An enriched environment allows cats the ability to create positive experiences in a safe space. The goal is to create an “environment of plenty” meaning that there’s a secure space with plenty of food and water, litter boxes, socialization and stimulating activities.
What does a secure, safe space look like for a cat? Cats prefer to eat, sleep and use their litter box in an area that they’re not disturbed. If they’re doing these activities and there are loud noises, people moving back and forth or animals interrupting or scaring them, then these activities become stressful. You may need to relocate the cat dish to a higher area if the dog is competing with her for her food or move the litterbox to an area farther away from where the kids are jumping and playing loudly. You may also want to consider offering various locations for your cat to eat, rest and use the litter box to give them alternative options.
In the wild, your cat would be found scratching surfaces and spending time off the ground up on perches or trees.

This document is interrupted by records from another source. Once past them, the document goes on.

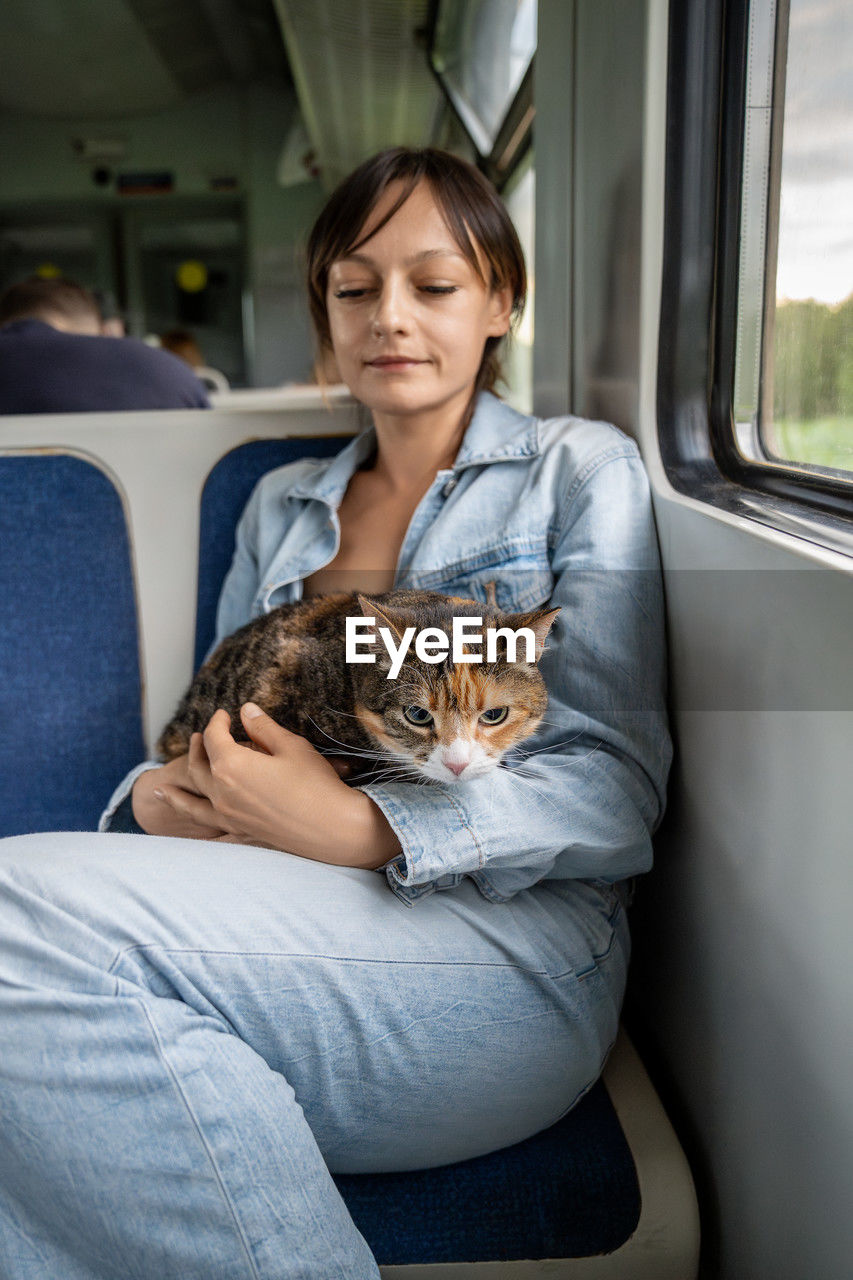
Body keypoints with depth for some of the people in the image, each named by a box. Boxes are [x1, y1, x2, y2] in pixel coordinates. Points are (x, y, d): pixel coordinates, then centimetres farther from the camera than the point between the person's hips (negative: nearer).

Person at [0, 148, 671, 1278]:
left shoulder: (580, 471, 7)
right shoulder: (280, 506, 22)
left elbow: (618, 785, -3)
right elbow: (218, 729, 22)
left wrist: (365, 829, -17)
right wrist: (160, 794, -4)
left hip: (512, 934, -3)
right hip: (287, 930, 4)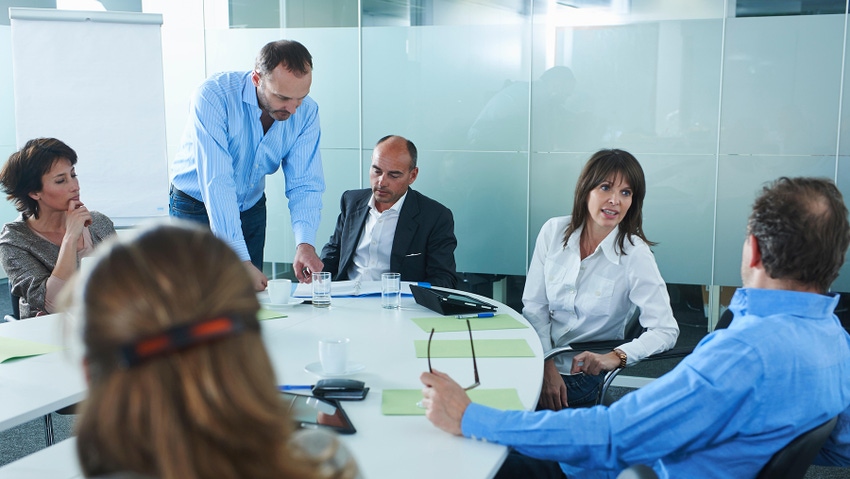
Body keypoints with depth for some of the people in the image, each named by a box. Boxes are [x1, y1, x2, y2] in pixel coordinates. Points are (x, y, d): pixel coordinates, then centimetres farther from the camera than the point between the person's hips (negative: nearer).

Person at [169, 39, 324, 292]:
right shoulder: (214, 95, -29)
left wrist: (305, 243, -35)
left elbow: (304, 185, -16)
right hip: (196, 207, -4)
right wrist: (241, 261, -40)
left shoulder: (306, 112, -15)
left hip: (252, 209, 4)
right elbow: (216, 183, -35)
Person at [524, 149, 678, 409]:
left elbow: (666, 331, -14)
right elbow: (534, 307, 1)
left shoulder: (636, 255, -10)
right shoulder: (554, 231, 0)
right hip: (541, 364, 4)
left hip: (590, 377, -3)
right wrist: (547, 367, -12)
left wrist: (615, 357, -30)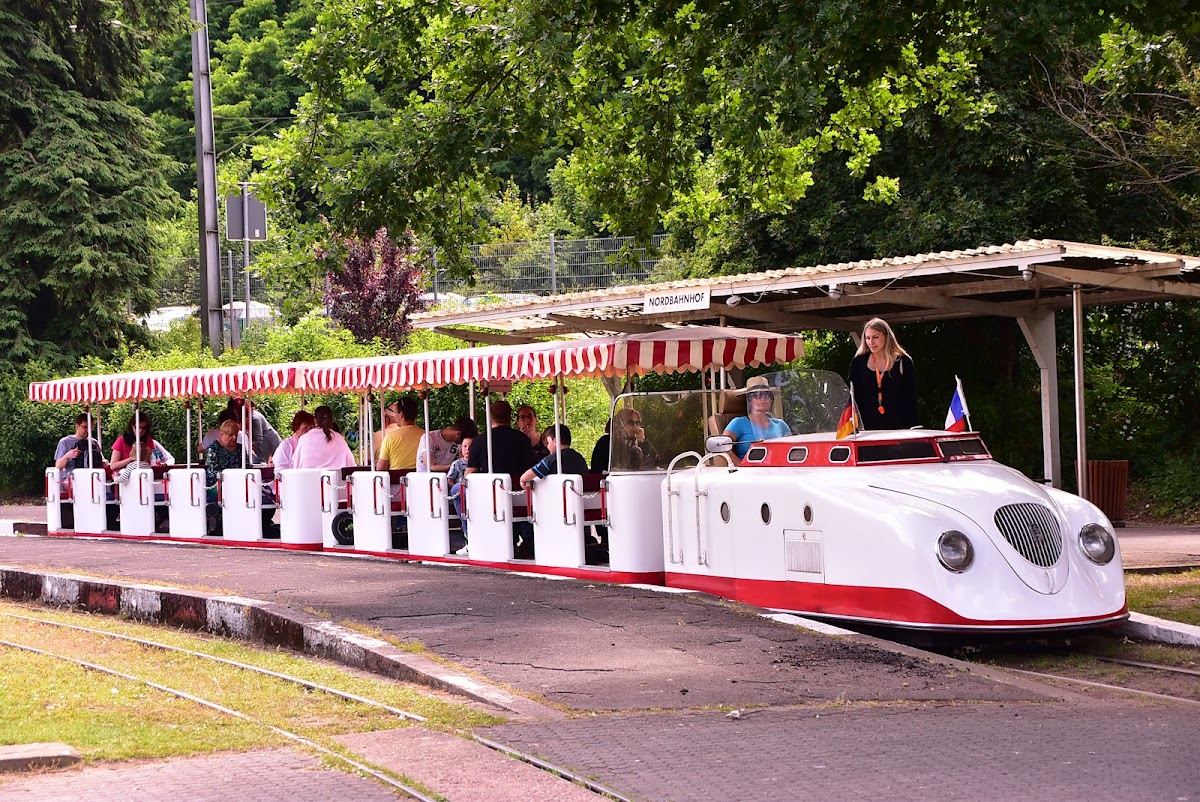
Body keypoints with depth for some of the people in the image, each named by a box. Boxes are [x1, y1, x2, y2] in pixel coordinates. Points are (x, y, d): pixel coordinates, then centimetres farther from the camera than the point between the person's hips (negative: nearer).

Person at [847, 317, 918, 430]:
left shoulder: (903, 362, 5)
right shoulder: (858, 362, 10)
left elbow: (910, 400, 5)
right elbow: (853, 398, 10)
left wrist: (910, 428, -3)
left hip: (896, 428, -1)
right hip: (867, 427, 1)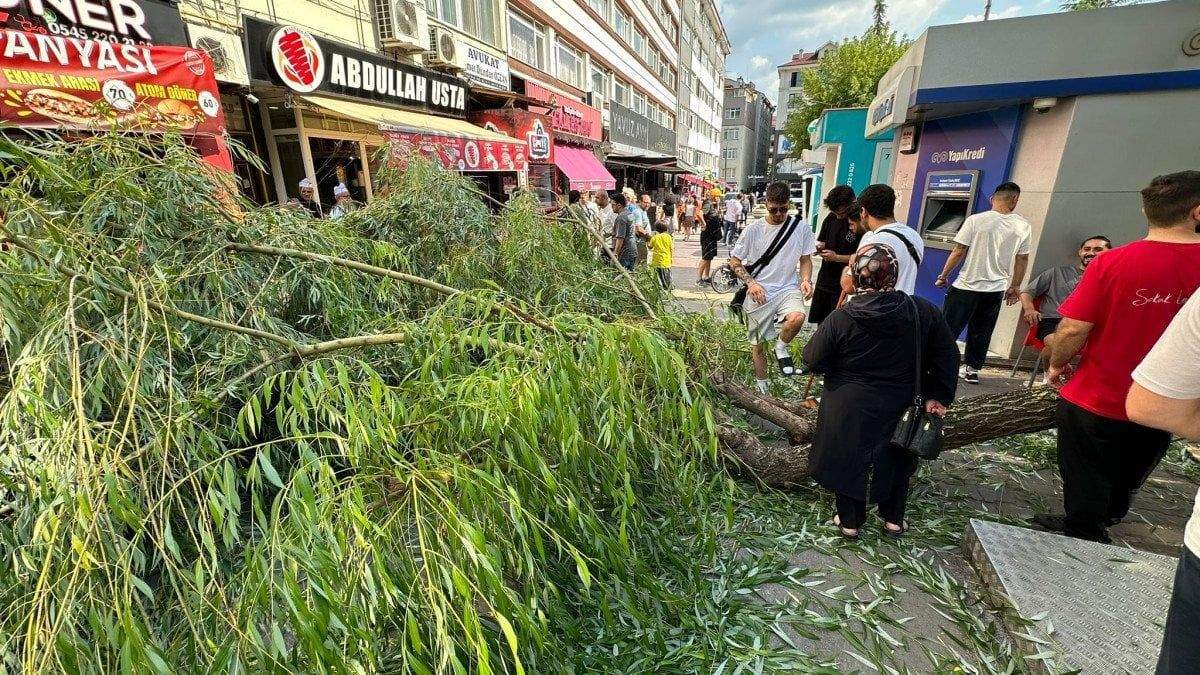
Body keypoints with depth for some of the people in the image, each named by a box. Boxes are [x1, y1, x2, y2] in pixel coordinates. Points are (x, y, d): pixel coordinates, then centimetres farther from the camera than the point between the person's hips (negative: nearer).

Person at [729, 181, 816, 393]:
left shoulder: (801, 228, 0)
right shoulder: (754, 229, -5)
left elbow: (805, 259, 11)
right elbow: (734, 261, 1)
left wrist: (806, 280, -9)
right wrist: (751, 283, -13)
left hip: (788, 289, 0)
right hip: (758, 294, 0)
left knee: (797, 318, -33)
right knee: (757, 344, 8)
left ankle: (781, 349, -1)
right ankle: (761, 387, 29)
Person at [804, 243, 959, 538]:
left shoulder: (839, 319, -20)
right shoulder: (924, 312, -10)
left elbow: (813, 361, -11)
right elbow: (947, 357, -2)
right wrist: (937, 396, 7)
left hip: (849, 411, -3)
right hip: (898, 410, 3)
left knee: (849, 462, 17)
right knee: (897, 460, 26)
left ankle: (850, 522, 33)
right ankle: (894, 520, 42)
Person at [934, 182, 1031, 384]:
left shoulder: (976, 220, -10)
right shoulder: (1022, 226, 1)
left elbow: (958, 252, -11)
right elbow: (1022, 259, 7)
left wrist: (943, 276, 1)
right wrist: (1015, 287, 18)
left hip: (967, 286, -4)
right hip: (996, 289, 4)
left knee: (948, 329, 4)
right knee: (981, 332, 14)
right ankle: (972, 369, 21)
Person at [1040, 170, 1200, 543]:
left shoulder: (1112, 262, -20)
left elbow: (1072, 331, -21)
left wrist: (1057, 365, -2)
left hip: (1094, 400, -4)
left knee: (1086, 485, 15)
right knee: (1123, 484, 27)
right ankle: (1095, 528, 48)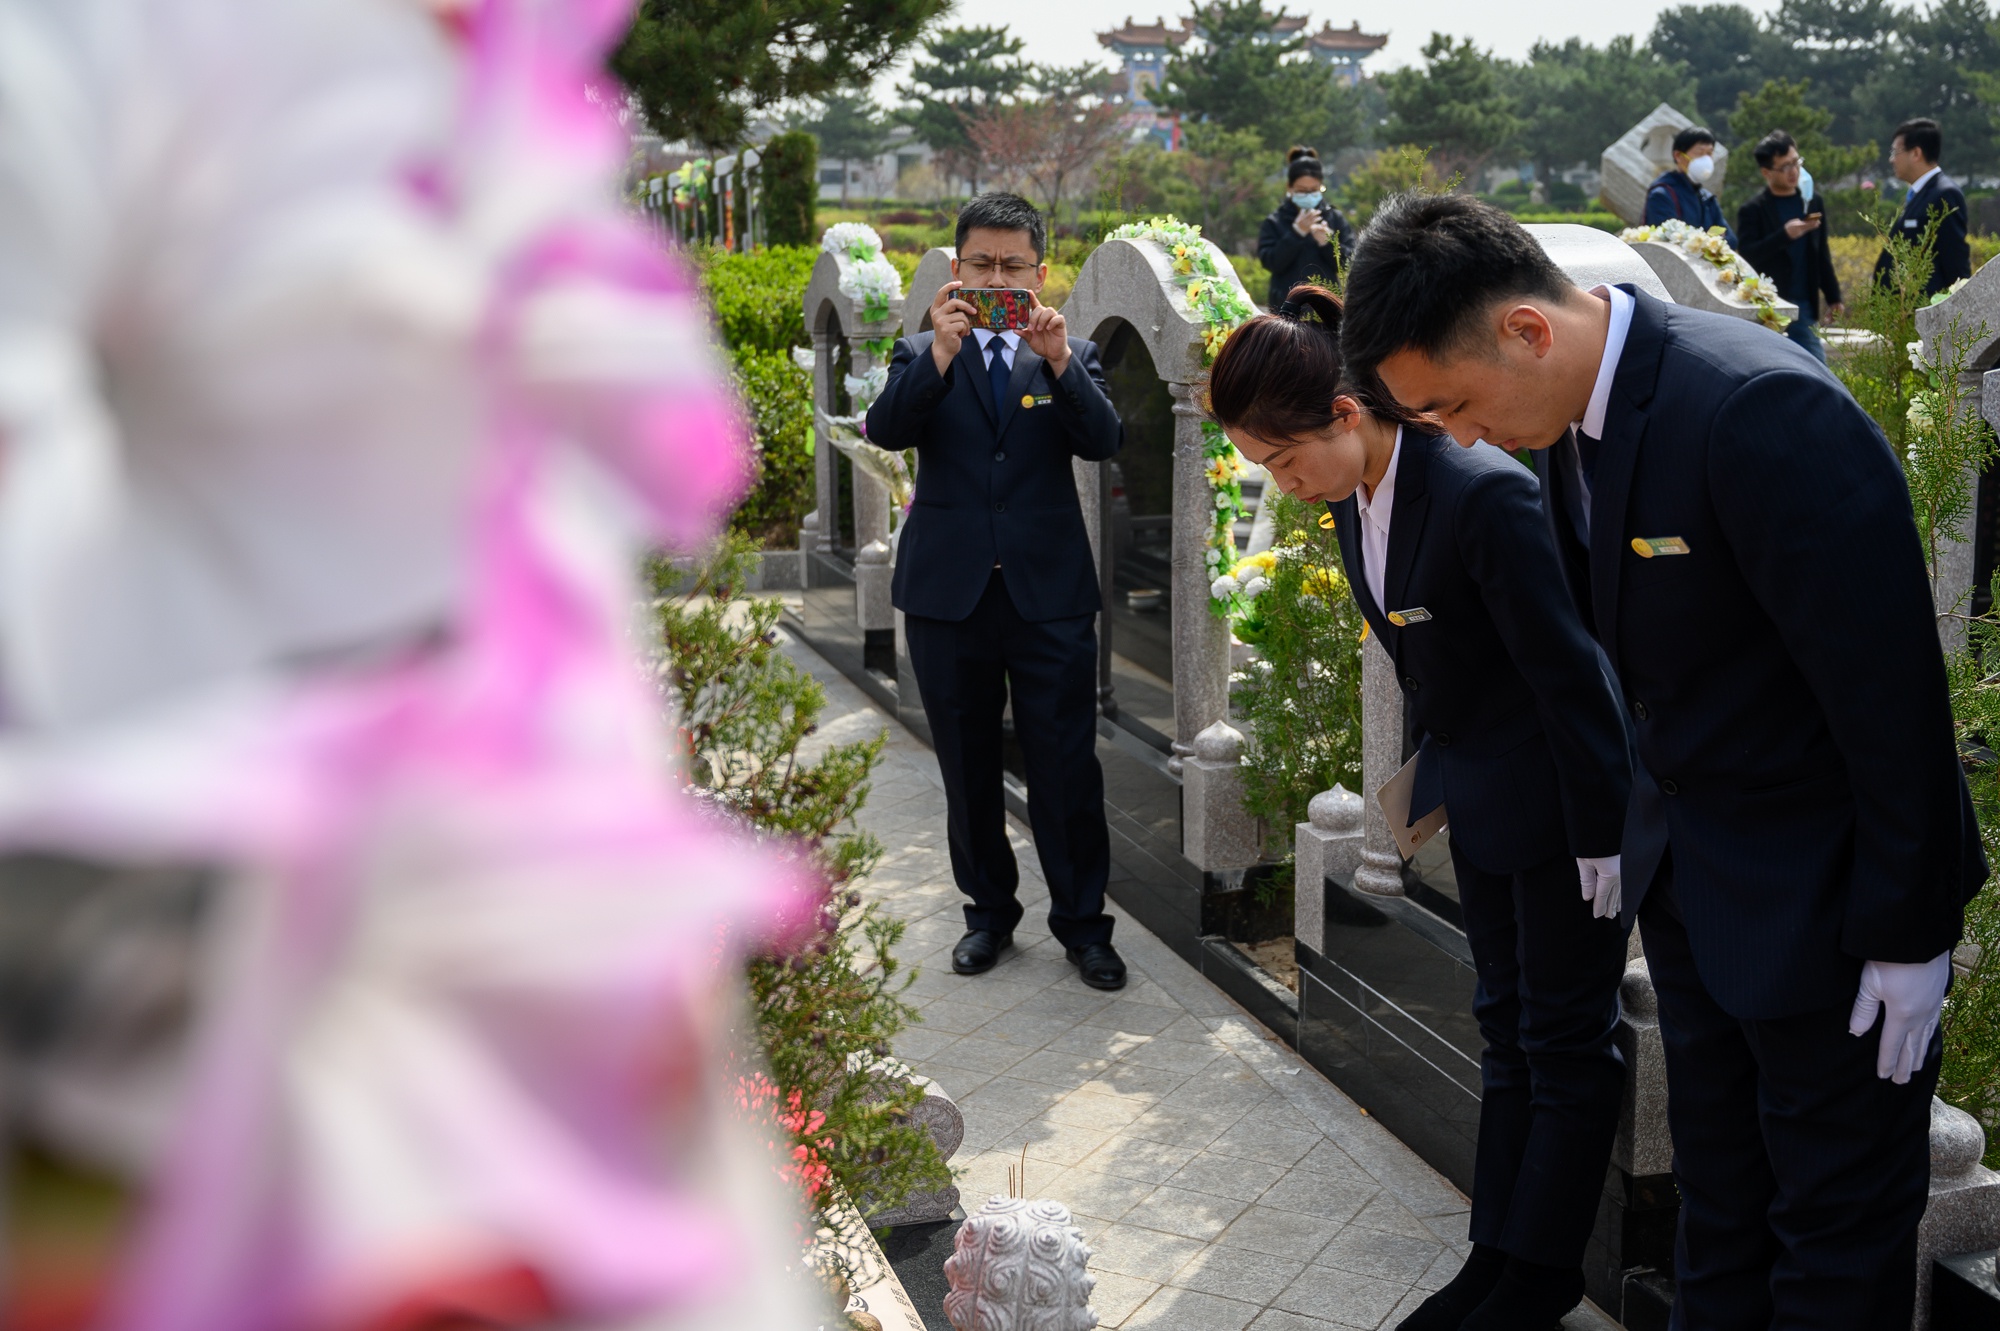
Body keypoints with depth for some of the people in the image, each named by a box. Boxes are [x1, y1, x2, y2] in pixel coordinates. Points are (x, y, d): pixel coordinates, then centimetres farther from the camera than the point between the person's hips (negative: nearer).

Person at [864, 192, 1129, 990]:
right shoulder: (922, 356, 7)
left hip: (1048, 594, -1)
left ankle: (1082, 922, 13)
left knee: (1066, 767, -1)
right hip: (948, 594, 1)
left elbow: (1104, 442, -10)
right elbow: (886, 430, -12)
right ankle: (989, 913, 27)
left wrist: (1058, 359, -23)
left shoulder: (1069, 355, 7)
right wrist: (940, 353, -25)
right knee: (968, 770, 12)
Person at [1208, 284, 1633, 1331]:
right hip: (1480, 801, 9)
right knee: (1507, 1028, 16)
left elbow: (1566, 669, -23)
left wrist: (1604, 833, -18)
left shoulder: (1484, 493, -27)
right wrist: (1434, 775, 15)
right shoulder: (1354, 504, -1)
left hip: (1558, 799, -9)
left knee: (1566, 1043, 5)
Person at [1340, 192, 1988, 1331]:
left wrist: (1909, 935, -19)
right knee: (1718, 1193, 22)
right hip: (1686, 856, 8)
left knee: (1839, 1217, 9)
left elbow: (1892, 689, -25)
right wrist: (1633, 823, 13)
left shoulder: (1764, 413, -30)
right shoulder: (1577, 415, -3)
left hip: (1820, 892, -8)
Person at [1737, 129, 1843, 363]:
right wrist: (1785, 235, -27)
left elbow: (1822, 254, 18)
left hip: (1804, 307, 4)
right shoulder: (1752, 211, -5)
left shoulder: (1813, 202, 11)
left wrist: (1833, 297, 18)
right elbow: (1747, 256, -16)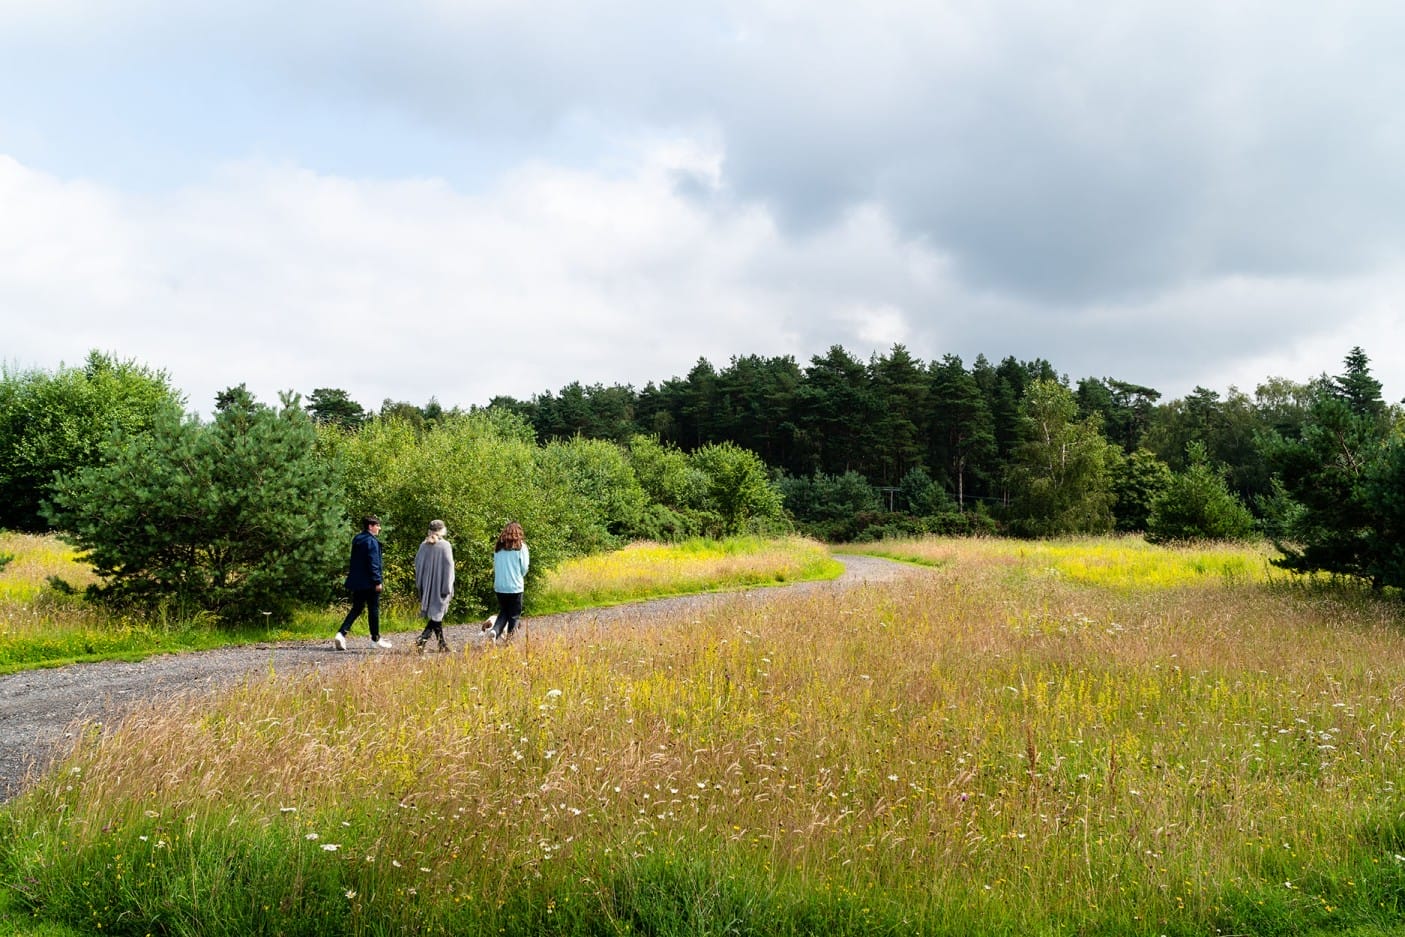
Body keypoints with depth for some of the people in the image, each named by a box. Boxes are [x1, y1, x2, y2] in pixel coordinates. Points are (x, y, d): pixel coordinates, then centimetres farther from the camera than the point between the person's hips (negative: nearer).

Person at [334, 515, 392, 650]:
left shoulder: (356, 540, 12)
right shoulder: (371, 541, -15)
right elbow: (374, 563, -19)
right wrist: (377, 581, -17)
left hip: (357, 582, 8)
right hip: (369, 582, -8)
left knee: (356, 609, 11)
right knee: (373, 610, 4)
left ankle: (341, 634, -6)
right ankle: (376, 639, 14)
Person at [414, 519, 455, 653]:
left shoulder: (424, 545, 3)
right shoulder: (445, 545, -10)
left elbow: (417, 564, 6)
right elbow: (448, 567, -13)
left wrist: (419, 585, 14)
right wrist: (447, 587, -10)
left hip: (427, 586, 5)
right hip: (440, 586, -5)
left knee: (434, 613, 16)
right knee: (437, 613, -1)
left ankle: (442, 643, 22)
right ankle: (422, 639, -18)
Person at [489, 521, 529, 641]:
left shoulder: (498, 547, 6)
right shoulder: (521, 546, -6)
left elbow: (495, 565, 8)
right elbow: (524, 568, -4)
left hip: (499, 586, 4)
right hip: (515, 586, -4)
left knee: (503, 612, 18)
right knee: (514, 615, 7)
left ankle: (495, 631, -3)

This is where they feel safe and can hide, rest or hunt. If you give your cat opportunities to be elevated off the ground, not only will they be more inclined to stay off your dinner table, but they’ll feel more secure in their environment. Scratching is also a natural desire; in the wild, these marks display rank, give off scent and can even show gender. Placing scratching posts will help save your furniture while encouraging your cat to display their natural feline behavior.
Wild cats live in colonies, and domesticated cats are social beings. Every cat has a different temperament and personality; some cats like to be near you but left alone, and others can’t get enough belly rubs. Make sure the people near your cat are calm and unforceful in their interactions and your cat receives consistent socialization each day.
Last, but not least, activity! Give your cat opportunities for their natural predatory behavior. Cats are most interested in things that move, so provide toys that have motion and allow interaction. A jingly ball, feathers on a string… try a variety of options, and your cat will definitely show favorites. You can also incorporate food or treats within toys which provides an opportunity to hunt.
Creating an “environment of plenty” for your feline family member enriches their lives, and our cats enrich our lives. The outcome is a secure, happy, healthy pet and a richer home. What can you add to your cat’s environment today?